We had booked to visit one of the ostrich farms nearby but the map we had been given was clearly wrong. It wasn't far but we were a bit stuck so turned into the yard of a farm. A massive Boer with his head under the bonnet of a VW waved his arm rather grumpily at Sara to indicate it was “down the road”. As we left some very shady looking characters towing a number of wrecked cars pulled in and stared at us. Time to depart smartly…
We found the
farm, where we were loaded into a covered trailer with seats to be towed by a tractor. Our fellow passengers were an English and an Afrikaaner couple and eight or so very jolly and noisy African ladies who had all bought tubs of feed to feed the ostriches. There are different types of Ostrich – SA, Kenya, Zimbabwe etc – which are different sizes and with some colour variations.
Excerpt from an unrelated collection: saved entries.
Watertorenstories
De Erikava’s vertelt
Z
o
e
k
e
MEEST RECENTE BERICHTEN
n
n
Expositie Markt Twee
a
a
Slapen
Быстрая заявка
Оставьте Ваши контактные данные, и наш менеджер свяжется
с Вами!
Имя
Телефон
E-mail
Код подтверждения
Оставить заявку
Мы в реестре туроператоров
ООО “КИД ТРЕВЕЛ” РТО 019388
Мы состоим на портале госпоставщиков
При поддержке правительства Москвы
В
They have separate fenced areas. They do all have in common an urge to run over to the trailers to be fed by the tourists. They greedily thrust their necks and faces into the feeding buckets, scoffing at a frenzied pace, to the alarm of the African ladies who felt they were n danger of being pecked as the birds vied with each other to get their heads into the tubs of food. . The guide explained they are extremely stupid with a brain the size and shape of a walnut. They forget anything that happened more than five minutes before, so they eat frantically as they have no recollection that their keepers will feed them at regular times during the day. As far as they know every meal will be
the only one they will ever get. For the same reason they form no bonds with any human they come into contact with.
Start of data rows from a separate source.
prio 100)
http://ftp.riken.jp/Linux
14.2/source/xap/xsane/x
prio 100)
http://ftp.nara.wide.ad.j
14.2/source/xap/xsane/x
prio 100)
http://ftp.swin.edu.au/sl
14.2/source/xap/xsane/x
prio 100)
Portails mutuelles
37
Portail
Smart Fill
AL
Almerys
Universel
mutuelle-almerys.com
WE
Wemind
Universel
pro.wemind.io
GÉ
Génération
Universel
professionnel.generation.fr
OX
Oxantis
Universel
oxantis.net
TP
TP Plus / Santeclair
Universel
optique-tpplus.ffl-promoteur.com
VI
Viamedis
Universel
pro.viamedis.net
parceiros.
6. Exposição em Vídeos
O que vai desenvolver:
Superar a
They are not monogamous and a group of females will all lay their eggs together. One of them will then sit on them to incubate them. There may be ten eggs in a nest (literally a shallow depression in the dust). The keeper will come and take away half the eggs to incubate them in incubators, and the ostriches then lay more eggs to keep the nest up to size. So they production of eggs is maintained with little effort.
The ostriches are reared for their meat , their skin which is used for making handbags etc and their feathers. There were also some emus on the farm which are related, smaller, and can be quite vicious. They are ugly too.
Oudsthoorn was at one point the ostrich capital of the world, with over 750,000 ostriches in the early 1900s, and there are still ‘ostrich palaces’ built by the then very wealthy ostrich farmers. The numbers are down to under 200,000 now. We enjoyed ostrich fillet on our first night at the de Zeekoe
farm which was excellent and rather like venison, and had ostrich bobotie the second night.